(Document segment begins)

Public Boarding Schools: A Discourse On Its Many Advantages

An opinion/informational piece about the advantages of public boarding schools for at-risk youth. Help start the movement in Georgia!

Imagine: Every child receives a world class education.

When people think boarding school, very few think of poverty or "leveling the playing field." Great presidents and well-known individuals throughout America's history have received the mark of a distinguished education at the most prestigious boarding schools, and have gone on to rule and pass their legacy to their sons and daughters. To have a child attend boarding school means something--that parents were wealthy enough, and found it worth a substantial amount of money and a child's time away from home to offer them education in a supportive and stimulating environment.

A new model, which merges the way of the elite with a mission for the public good, has presented itself for the 21st century: Public boarding schools for low-income and underprivileged children supported by public and private funds. The SEED Foundation, one of a handful of nonprofits that manage this special type of school, has seen success at offering such a unique and effective model to students who need it the most. 

In Washington, DC, Maryland, Ohio and now Florida, state legislatures have passed bills mandating SEED schools for at-risk youth, which provide a rigorous environment conducive to learning 24 hours a day for five days a week. At the SEED School, students wake up early, get out of class late, enroll in tutoring, enjoy extra-curriculars, and have a strict bed-time. Their lives are structured to prepare them for success and independence. The formula is working, too.

(Document segment ends)
(The data begins)

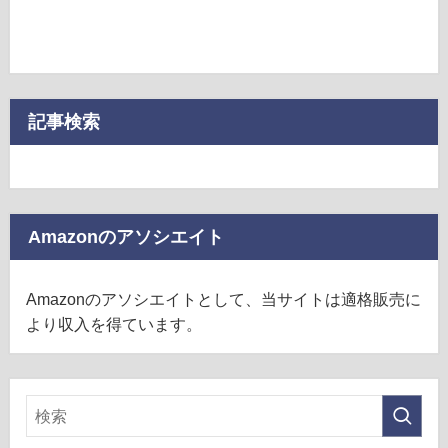
記事検索
Amazonのアソシエイト
Amazonのアソシエイトとして、当サイトは適格販売に
より収入を得ています。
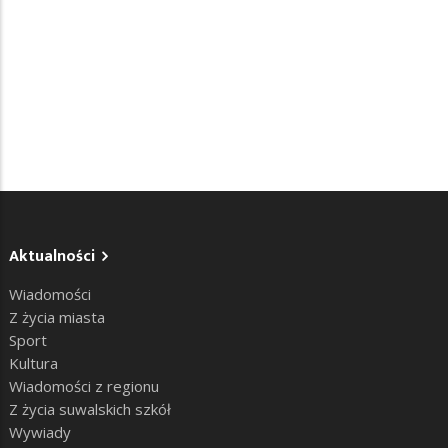
Aktualności
Wiadomości
Z życia miasta
Sport
Kultura
Wiadomości z regionu
Z życia suwalskich szkół
Wywiady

(The data ends)

(Study questions):
a. Which places does the piece on public boarding schools name as having state legislatures that passed bills mandating SEED schools? List them all.
b. According to the piece on public boarding schools, how many days a week do SEED schools provide their learning environment?
c. From the piece on public boarding schools, write out the passage that begins with the words containing "Public Boarding Schools: A" and ends with "and stimulating environment.".

(Task solutions):
a. Washington, DC; Maryland; Ohio; Florida

b. Five days a week, 24 hours a day.

c.
Public Boarding Schools: A Discourse On Its Many Advantages

An opinion/informational piece about the advantages of public boarding schools for at-risk youth. Help start the movement in Georgia!

Imagine: Every child receives a world class education.

When people think boarding school, very few think of poverty or "leveling the playing field." Great presidents and well-known individuals throughout America's history have received the mark of a distinguished education at the most prestigious boarding schools, and have gone on to rule and pass their legacy to their sons and daughters. To have a child attend boarding school means something--that parents were wealthy enough, and found it worth a substantial amount of money and a child's time away from home to offer them education in a supportive and stimulating environment.